I had started learning piano when I was three or four at Yamaha, and I enjoyed my lessons. Every weekend, my parents would drive me to Plaza Singapura and I would have lessons accompanied by my mother. I guess I was introduced to the piano early on, as I saw a photo of me with a toy piano when I was one.
With El, I thought I should start him with piano too, but there was no piano in my house, except at my parents’ place. I had brought him to a child psychologist over his poor sleeping habits, and she suggested letting him go for classes in the mornings just to let him have more structure. She suggested piano, art and swimming.

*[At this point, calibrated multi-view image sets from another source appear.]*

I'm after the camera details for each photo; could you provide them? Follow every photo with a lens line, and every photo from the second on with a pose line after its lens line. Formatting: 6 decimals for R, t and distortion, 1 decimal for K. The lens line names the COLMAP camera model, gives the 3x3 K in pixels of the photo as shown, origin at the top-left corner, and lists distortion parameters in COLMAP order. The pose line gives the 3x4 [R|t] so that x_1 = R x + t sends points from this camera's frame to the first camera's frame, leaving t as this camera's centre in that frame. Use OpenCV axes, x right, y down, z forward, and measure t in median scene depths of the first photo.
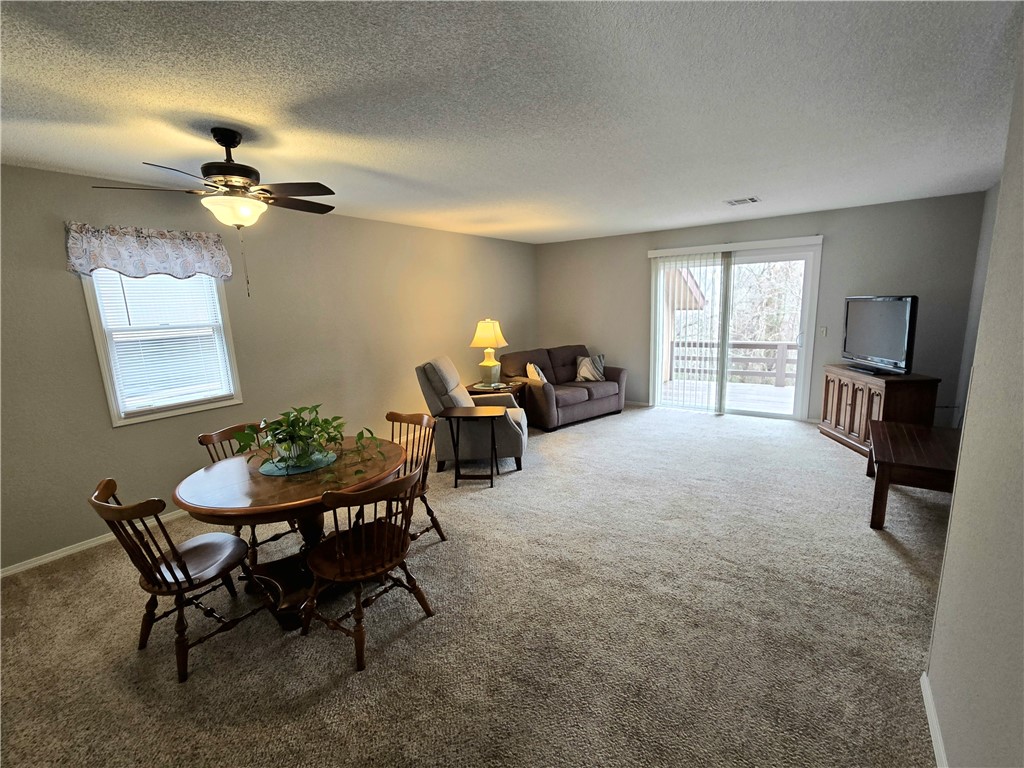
lens RADIAL K [[412.5, 0, 560.0], [0, 412.5, 377.0], [0, 0, 1]] dist [-0.001112, -0.000082]
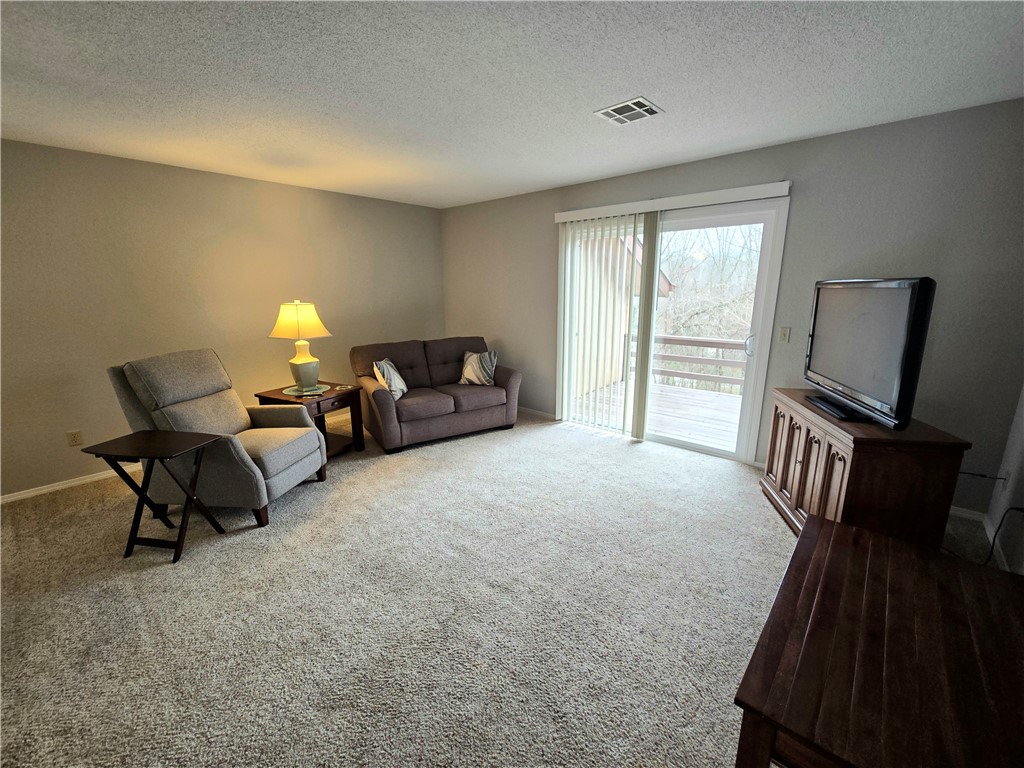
lens RADIAL K [[412.5, 0, 511.6], [0, 412.5, 380.5], [0, 0, 1]] dist [-0.001112, -0.000082]
pose [[0.992176, 0.051481, -0.113740, 0.285471], [-0.045864, 0.997621, 0.051462, -0.051167], [0.116119, -0.045843, 0.992177, 0.296531]]
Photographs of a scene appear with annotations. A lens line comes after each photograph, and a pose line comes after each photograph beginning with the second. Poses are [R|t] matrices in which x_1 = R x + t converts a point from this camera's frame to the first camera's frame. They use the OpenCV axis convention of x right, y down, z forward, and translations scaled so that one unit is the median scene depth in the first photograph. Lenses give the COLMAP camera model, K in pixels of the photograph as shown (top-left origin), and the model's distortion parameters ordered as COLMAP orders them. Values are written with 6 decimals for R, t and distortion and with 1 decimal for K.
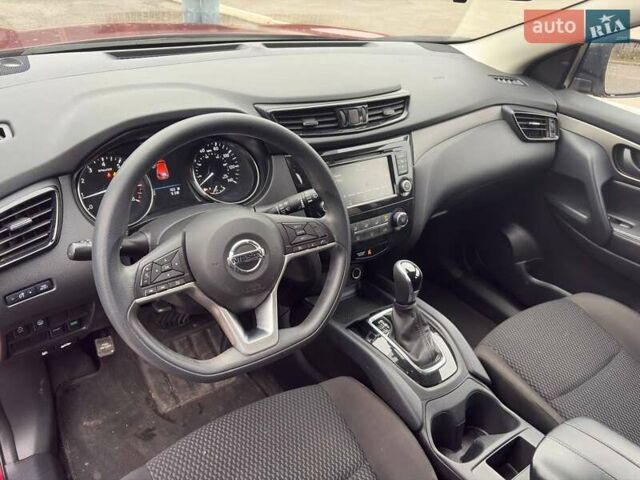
lens RADIAL K [[556.4, 0, 321.1], [0, 556.4, 238.5], [0, 0, 1]] dist [0.077929, -0.073138]
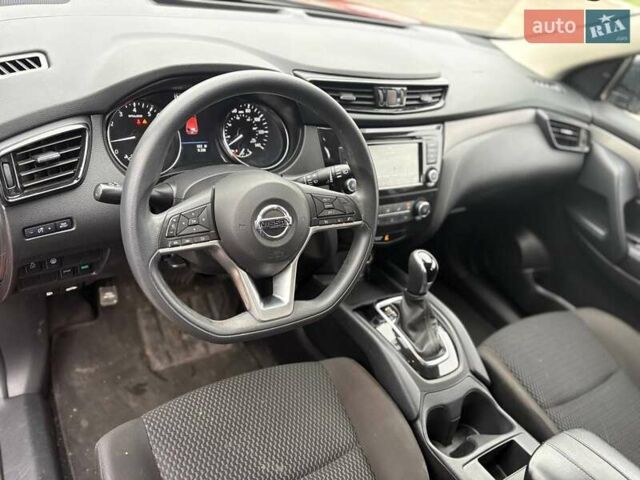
lens RADIAL K [[556.4, 0, 321.3], [0, 556.4, 241.5], [0, 0, 1]] dist [0.077929, -0.073138]
pose [[0.990806, 0.135074, 0.007631, -0.038380], [-0.135252, 0.990285, 0.032300, 0.016348], [-0.003194, -0.033035, 0.999449, 0.015504]]
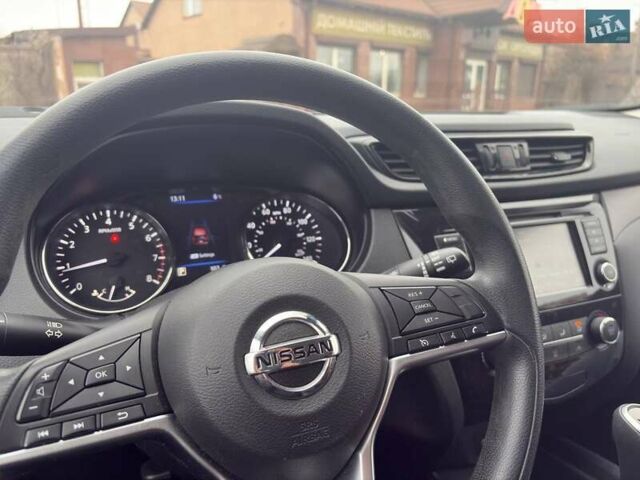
lens RADIAL K [[556.4, 0, 318.3], [0, 556.4, 228.9], [0, 0, 1]] dist [0.077929, -0.073138]
pose [[0.974985, -0.051756, -0.216163, -0.015273], [-0.013996, 0.956287, -0.292096, 0.045852], [0.221831, 0.287814, 0.931640, 0.416187]]
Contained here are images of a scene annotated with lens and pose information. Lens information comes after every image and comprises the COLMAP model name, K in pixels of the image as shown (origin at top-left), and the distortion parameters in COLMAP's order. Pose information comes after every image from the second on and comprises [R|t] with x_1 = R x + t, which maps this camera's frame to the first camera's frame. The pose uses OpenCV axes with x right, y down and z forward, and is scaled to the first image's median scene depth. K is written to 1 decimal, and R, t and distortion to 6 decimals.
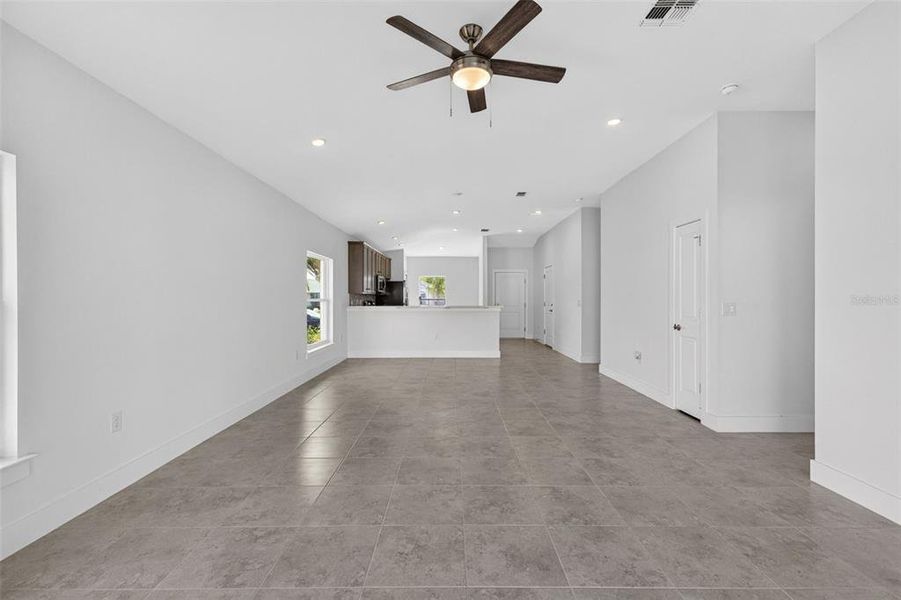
lens RADIAL K [[391.4, 0, 453.8], [0, 391.4, 295.2], [0, 0, 1]] dist [0.008821, 0.000016]
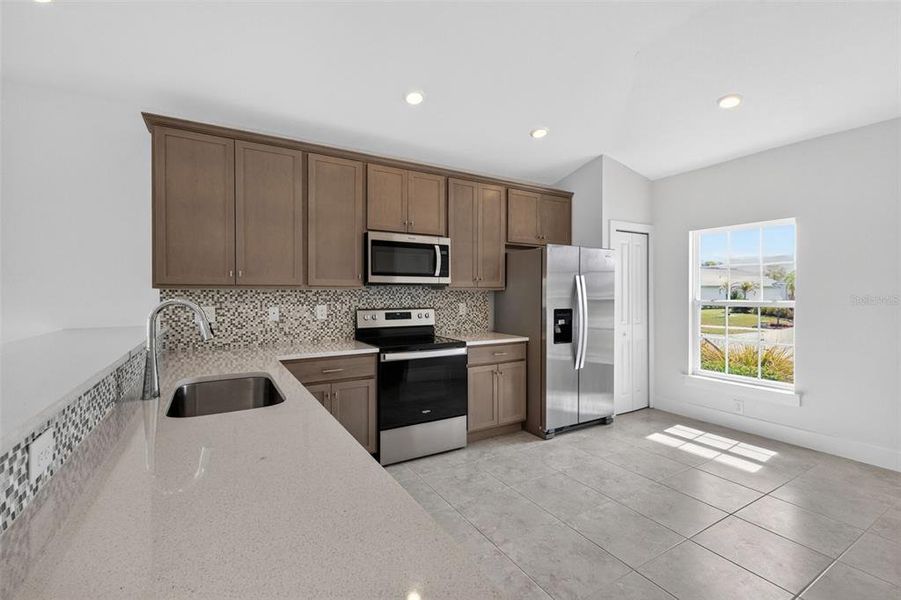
lens RADIAL K [[391.4, 0, 453.8], [0, 391.4, 295.2], [0, 0, 1]] dist [0.008821, 0.000016]
pose [[0.508805, 0.006347, -0.860858, 0.180292], [-0.005842, 0.999975, 0.003920, 0.003393], [0.860862, 0.003034, 0.508830, 1.320485]]
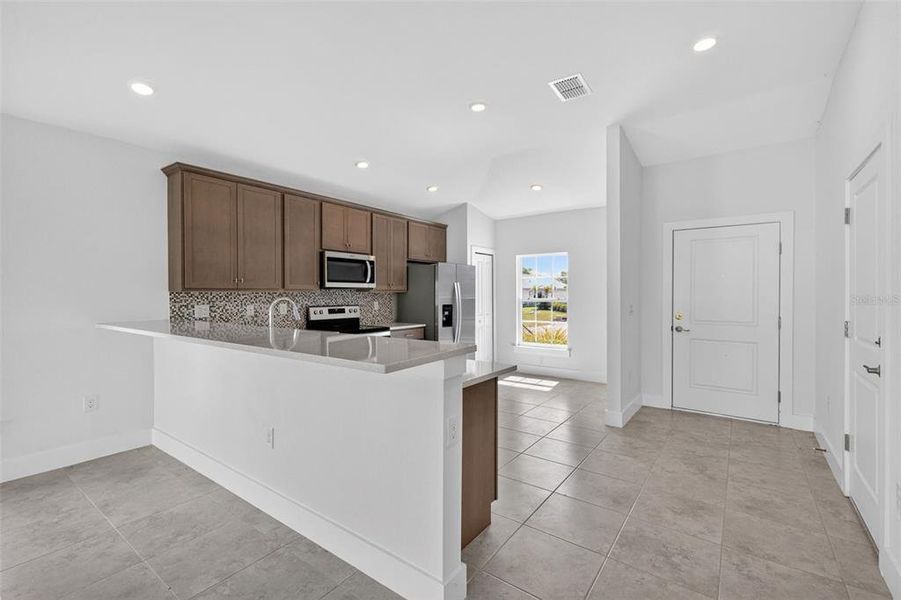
lens RADIAL K [[391.4, 0, 453.8], [0, 391.4, 295.2], [0, 0, 1]] dist [0.008821, 0.000016]
pose [[0.804726, 0.004994, -0.593625, 0.294630], [-0.005335, 0.999985, 0.001181, 0.002433], [0.593622, 0.002216, 0.804741, 1.067283]]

The music schools I saw had lessons available only on weekends. It did not meet his needs, so I decided to get a piano teacher for him. I managed to find one who lives in the same estate as us, had experience teaching Yamaha with certification, and of course the usual classical training. She seems very experienced and her students have done very well too. She could only teach him once a week, so he started lessons.
He enjoyed the lessons in the beginning, as they were really simple. The book was accompanied by a CD, so he could practise together. However, as I did not have a piano at home, I could not really practise with him. My mother lent me her keyboard, so we finally had something. However, I was very busy, and I did not practise with him much, only on a few occasions.
On the rare occasions we practised the piano, Gar would push him away and climb onto the chair and play the keyboard himself. He would also demand that I play ‘The Wheels on the Bus’ for him. By then, the reluctant piano player would run away and continue writing his own stuff or play other games. In addition, it would be Gar’s bedtime soon, and playing the keyboard would be too noisy.
He had a theory book, and he enjoyed the book very much. It taught him simple note recognition, and note count, but the best part was that there were stickers. He enjoyed sticking the stickers, and would do pages ahead of the teacher. However, when it got to the more difficult part where he had to draw the notes himself, he started losing patience.
Hence, after a few months, he needed to be enticed with food and snacks to go. A month or two ago, he started to go for lessons, especially as the car turned into the street where she lived. I had to carry him to the lift and up to the door, just to get him to go for lessons. He also kept saying he did not want to learn, which was unfortunately suggested to him by his grandparents.
I seriously wondered whether I should stop his piano lessons, and listen to him. It was fun and easy in the beginning because you could get away without much practising. Many children complained that they had learnt piano up to a few grades, and then totally hated their parents for making them play. They also gave up playing. Some might have gone on to become pop or rock musicians, and picked up guitar on their own.
Was I trying to make him a music prodigy when he was not? Was I imposing my own interest on him? However, I had read countless books, which suggested that passion only comes after you have acquired a certain level of skills. Mozart was a child prodigy because his father made him practise piano from a young age. He reached 10000 hours of practice much earlier than other people.
At the same time, as the mother, I have to do things which I think is right, not what my child thinks is right as he is not mature enough. I had also asked him earlier on whether he wanted to take piano lessons and he agreed. I did not want him to think that giving up was an option, at least not so early in the beginning. When he went to my parents’ place, he actually rushed towards the piano, and climbed up onto the piano chair to play. He actually did not dislike piano! I had also seen him climb up the chair willingly at his teacher’s place.
Piano inculcates discipline. It also trains the whole brain, which encourages both creativity and structure. It helps with memory. It helps with hand coordination (and foot too). It trains concentration too. It is also fun when we could play whatever we want. What El needs is structure. I am unable to provide much structure for him due to certain reasons which I am trying very hard to overcome. Practising the piano on a daily basis provides structure. His poor sleeping and eating habits stem from lack of proper structure.
El asked me why he had to learn the piano. He would not be satisfied with just ‘because I told you so’, so I thought of possible reasons. After hearing a couple, I think he got it. He came to practise two songs. The practice showed as he cleared those two songs and had to play the other songs again.
His teacher held a concert for her students. El was supposed to play, but I guess she thought he was so bad she did not put him in. I was very surprised to find out that she got another student who was four years old too, and had only spent one month with her, to perform. She performed the first piece they had learnt, and sang a song. El could do that. Why was he not given the chance to perform? I think it was very clear.
During the recital, he was bored out of his mind. He complained that it was too noisy when the next performer played the piano. He covered his ears and whined. When there were other performances, he was lying down and doing all sorts of things except paying attention. Yet, when a boy played Beethoven’s Pathetique, El listened. He even suggested giving a flower to that player at the end of the recital. I asked him whether he wanted to perform next year, he said yes. I was surprised. Perhaps he needed to see what other children were doing.
Just yesterday, after pulling Gar away from the piano, he finally came to practise one song. I have to learn to be more firm with him. I guess one song at a time. Let us see how things go.